* Your objective
Retype each line of the records below word for word, leaving out the pictures.

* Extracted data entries
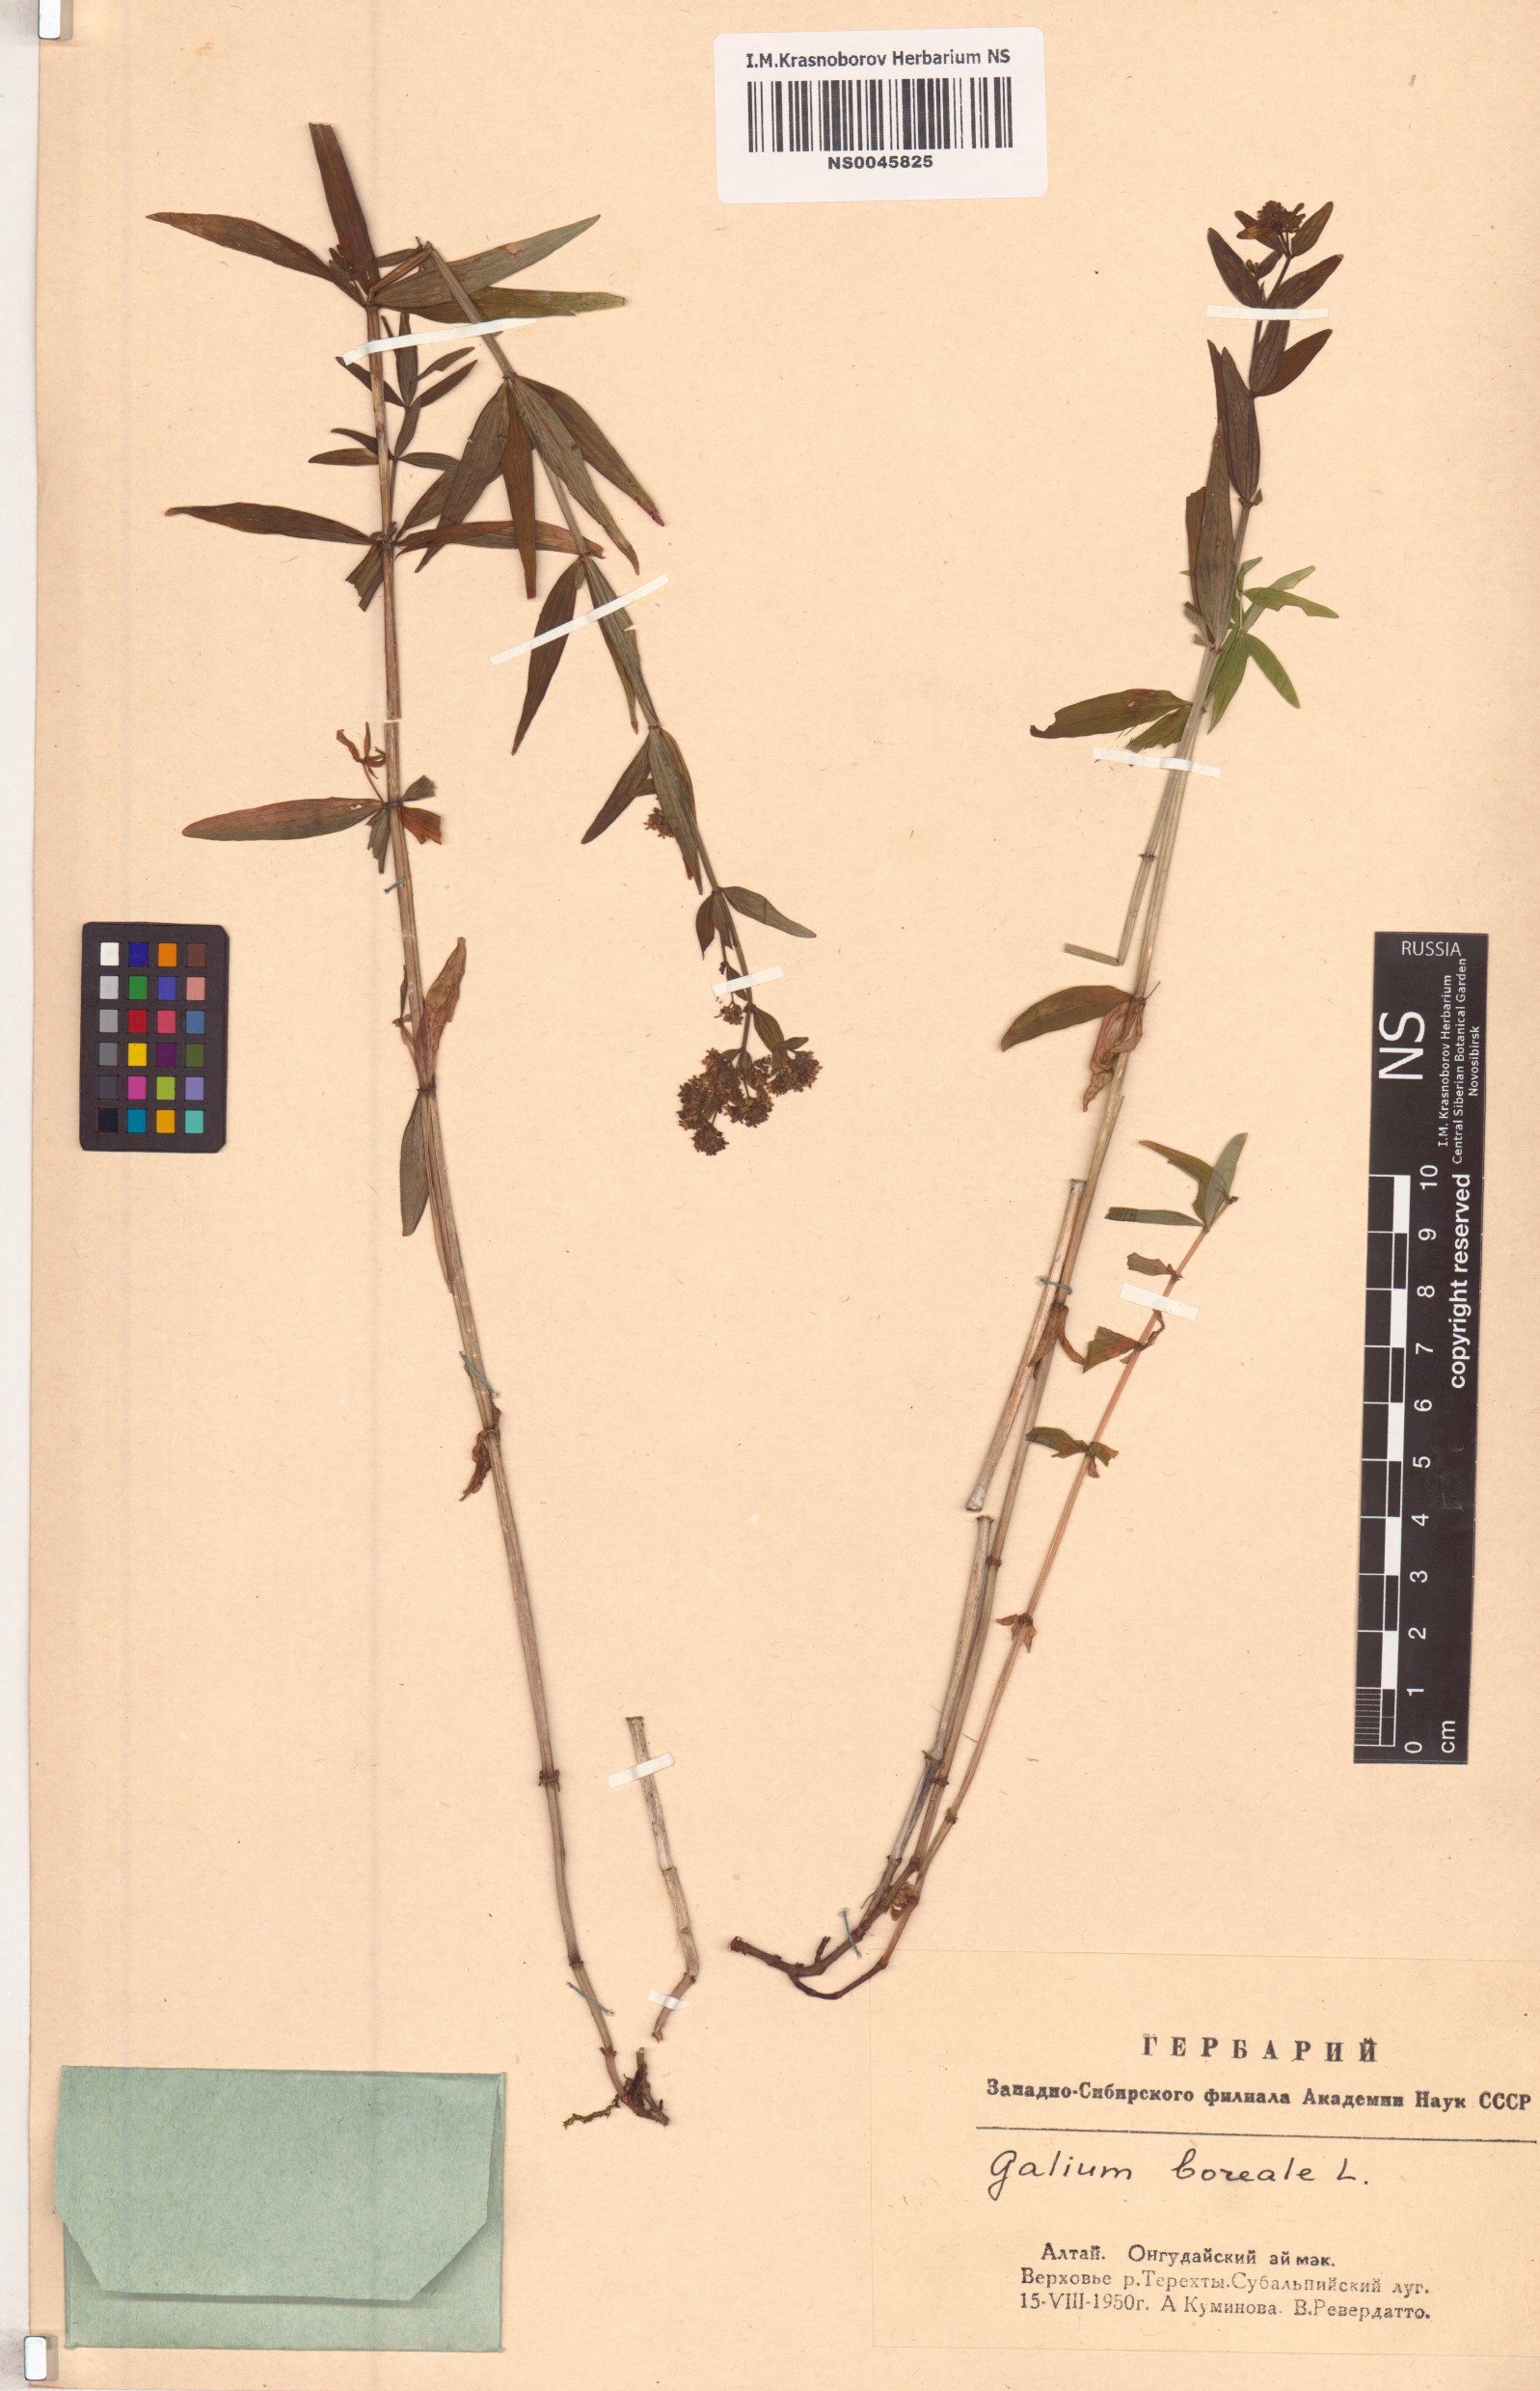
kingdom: Plantae
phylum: Tracheophyta
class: Magnoliopsida
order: Gentianales
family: Rubiaceae
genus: Galium
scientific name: Galium boreale
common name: Northern bedstraw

* Full solution
kingdom: Plantae
phylum: Tracheophyta
class: Magnoliopsida
order: Gentianales
family: Rubiaceae
genus: Galium
scientific name: Galium boreale
common name: Northern bedstraw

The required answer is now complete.